Would Some Actual Data Help?

For those who believe it was the magic of Clintonion tax increases that balanced the budget I offered some data. Actual facts, in fact. From January 1993 through December 2000, (for the historically challenged, that is Clinton's term in office) he enjoyed a mean value of 3.85% for US inflation adjusted GDP. From January 2001 through December 2008 (Bush's term) the mean growth rate was 2.03. Sometimes it is better to be lucky than good. I'm not sure Bush was either, but Clinton certainly was lucky, in my opinion.

You can go to this website and play with the dates and look at the data yourself from 1947 onward.

http://www.tradingeconomics.com/economics/gdp-growth.aspx?Symbol=USD

The notion that our best days are behind us is a thought embraced by those who either lack imagination and/or don't understand how successful people think and act. Incentives work. More is created. More can be shared. Disincentives work, too. Less is created. There is less to share.

In the words of Margaret Thatcher, "The problem with Socialism is that sooner or later you run out of other people's money to spend."

Cheers!

Hags

4 comments:

Baxter said...

What? A strong GDP is the product of luck? Government policies don't effect the GDP for better or worse? You have summarized the Republican argument:

When good things happen under Democrats, it's good luck. When bad things happen under Republicans, it's bad luck. Simple!

Obviously, that isn't the case.
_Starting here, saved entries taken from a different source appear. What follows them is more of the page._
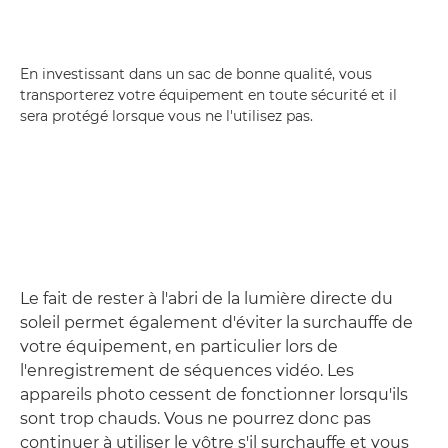
En investissant dans un sac de bonne qualité, vous
transporterez votre équipement en toute sécurité et il
sera protégé lorsque vous ne l'utilisez pas.
Le fait de rester à l'abri de la lumière directe du
soleil permet également d'éviter la surchauffe de
votre équipement, en particulier lors de
l'enregistrement de séquences vidéo. Les
appareils photo cessent de fonctionner lorsqu'ils
sont trop chauds. Vous ne pourrez donc pas
continuer à utiliser le vôtre s'il surchauffe et vous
Clinton's strong GDP numbers were a product of the Clinton administration and it's excellent, deficit busting economic policies.
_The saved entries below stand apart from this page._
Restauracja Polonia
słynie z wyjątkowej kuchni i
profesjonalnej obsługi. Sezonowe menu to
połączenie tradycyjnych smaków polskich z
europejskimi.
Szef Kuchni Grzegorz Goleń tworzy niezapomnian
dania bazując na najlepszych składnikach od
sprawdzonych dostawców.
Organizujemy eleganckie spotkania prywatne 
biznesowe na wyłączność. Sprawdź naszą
GW Bush's poor performance was a cumulative report card on his administration's feckless policies. Take Clinton's tax structure that brings in 20% of GDP and gratuitously cut taxes to bring the take down to a stabilized 17% +/-. That way, you can double the debt in eight short years!

Economic policies have consequences, Hags. Like GDP growth. It ain't luck.

Hags said...

I'm always amused by those who cannot distinguish between correlation and causation. Who would claim that a change in the tax code structure would have an instantaneous effect when the process involves investment, business creation/expansion, growth and, finally, revenue and taxation?
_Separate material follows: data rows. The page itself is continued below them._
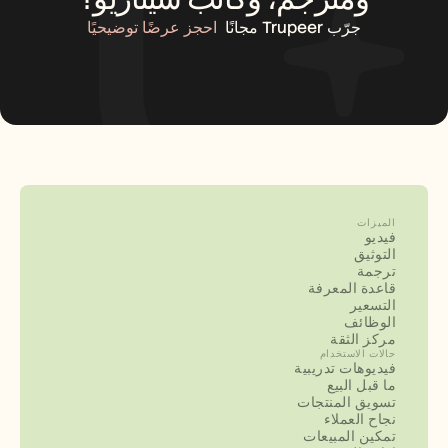
جرّب Trupeer مجانًا
احجز عرضًا توضيحيًا
الميزات
فيديو
التوثيق
ترجمة
قاعدة المعرفة
التسعير
الوظائف
مركز الثقة
حالات الاستخدام
فيديوهات تدريبية
ما قبل البيع
تسويق المنتجات
نجاح العملاء
تمكين المبيعات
There is no doubt that a tax credit for individuals that puts cash in a person's pocket results in a short term burst of speneding, but the consequences of a change in taxation rates takes longer to have an effect when considering job creation and GDP growth. I believe that Clinton got to harvest the benefit of the Reagan tax cuts and that Bush got to suffer the impact of the Clinton increases.

Probably hard for some to follow, but hey, I can only do so much.

Little Jimmy Ganem can probably draw on his background to help explain that correlation is one thing and causation is quite another.

Cheers!

Hags

Baxter said...

Hags -

You are outsmarting yourself. I am well aware of the distinction between correlation and causation and I don't even have a degree from Yale University. Nonetheless, I am always happy to educate Ivy Leaguers when the opportunity arises.

Using your logic, we will give Jimmy Carter the credit for the economic boom of the '80's then, right?

The 1993 Budget Bill - passed without one Republican vote - did, in fact, cause the lions share of our 1990's prosperity. Rubin and Greenspan schooled Clinton during the transition, laying out the virtuous cycle that would be created if the budget deficit were to be STRUCTURALLY addressed.

The Fed would be able to keep rates lower with our fiscal house in order and the bond market vigilantes would be kept at bay as well. When you combine the beneficent monetary and fiscal policies with a stock market that recognizes the new environment in which they are operating, you get GREAT ECONOMIC RESULTS in short order. Like a 300+% increase in the S&P 500 over eight years (thanks largely to expanding multiples). You get a rather staggering wealth effect, which feeds the virtuous cycle further. Businesses are able to borrow more at lower rates to expand their business. And so on.

What does that all add up to? Significantly elevated GDP growth in the eight years following the courageous 1993 Budget Bill. To suggest that Reagan deserves the credit is rather cynical and a pretty obvious attempt to shift the credit from a deficit cutting Democrat to a deficit exploding Republican.

Class dismissed.

Eric Martin said...

Hags:

If you leave out the ad hominem 'historically challenged' you might win the debate and get to go regionals!